Today's news completes three large revenue-generating deals worth around $200 million to Amazon in two weeks alone (the others are Greenlight.com and Drugstore.com). This type of revenue stream isn't typical of a traditional off-line retailer, of course. In fact, it may be time to start calling Amazon a diversified retail portal host, given that the company's highest margin revenue is now derived by promoting other sites. Whatever plan CEO Jeff Bezos has for eventual profitability (which he alludes to in interviews), of course he won't share it now. What company gives its strategy away? Investing in Amazon is believing in Mr. Bezos and his so far visionary leadership and aggressive management.

A good deal of noise was made after Friday's news that Amazon will lay off about 2% of its staff, or 150 people. The Wisest, dumbest quote that I saw on the news came from an analyst who said, "Clearly this shows that the [Amazon business] model isn't working."

Yikes! Somebody likes to jump to conclusions.
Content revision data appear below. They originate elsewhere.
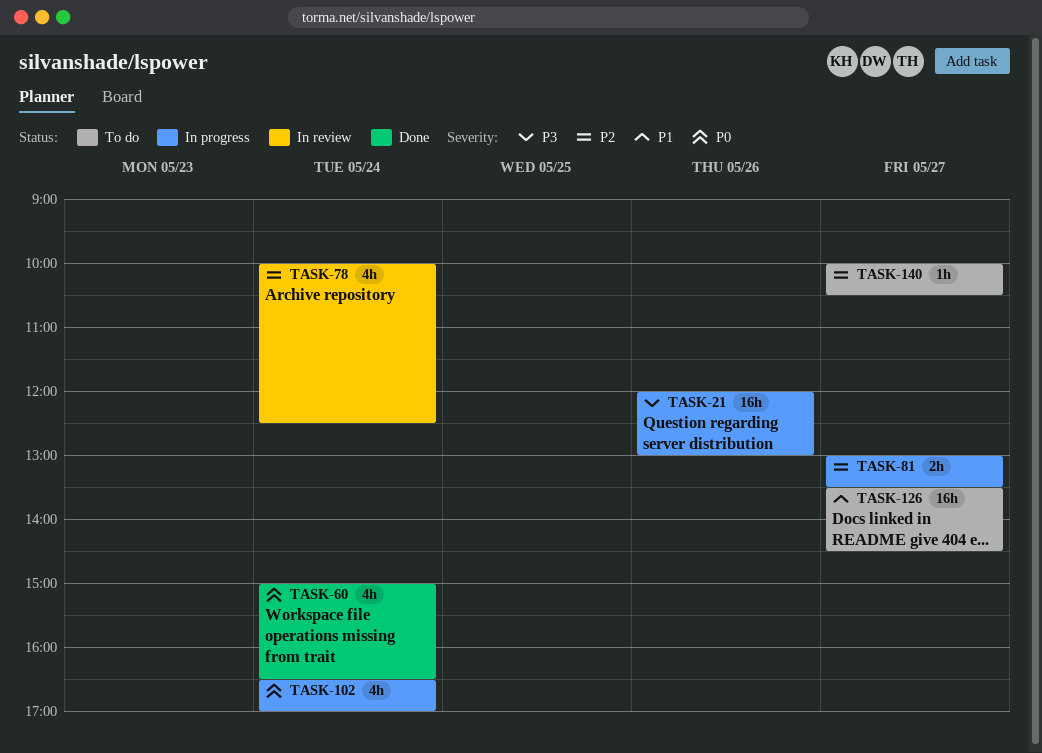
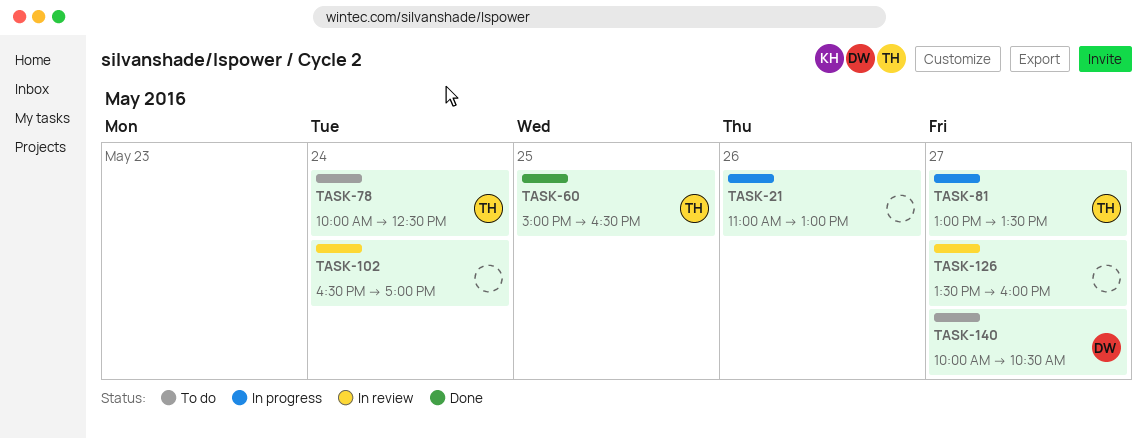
TASK-21, begins: 12:00 -> 11:00
TASK-60, day: May 24 -> May 25
TASK-78, status: In review -> To do
TASK-102, status: In progress -> In review
TASK-126, status: To do -> In review
TASK-126, ends: 14:30 -> 16:00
We actually took the news as a good sign that Amazon's management has the courage to make difficult decisions. Amazon has broken growth records. It is growing so quickly, it isn't surprising that it over-hired in some areas and can stand a trimming of its employee "tree." Once it trims itself and sees its inherent shape, it'll begin growing again. (Amazon shared that fired staffers can reapply for new jobs within the company.)

So, it's much better that Amazon makes the hard decision now to let people go, takes stock of its needs, and then grows from there, rather than continue to grow with a bloated employee structure. The firing is not a sign, as some analysts argued, that the business is "peaking." We'll be smiling wide at that trite notion a year from now, not to mention in 10 years.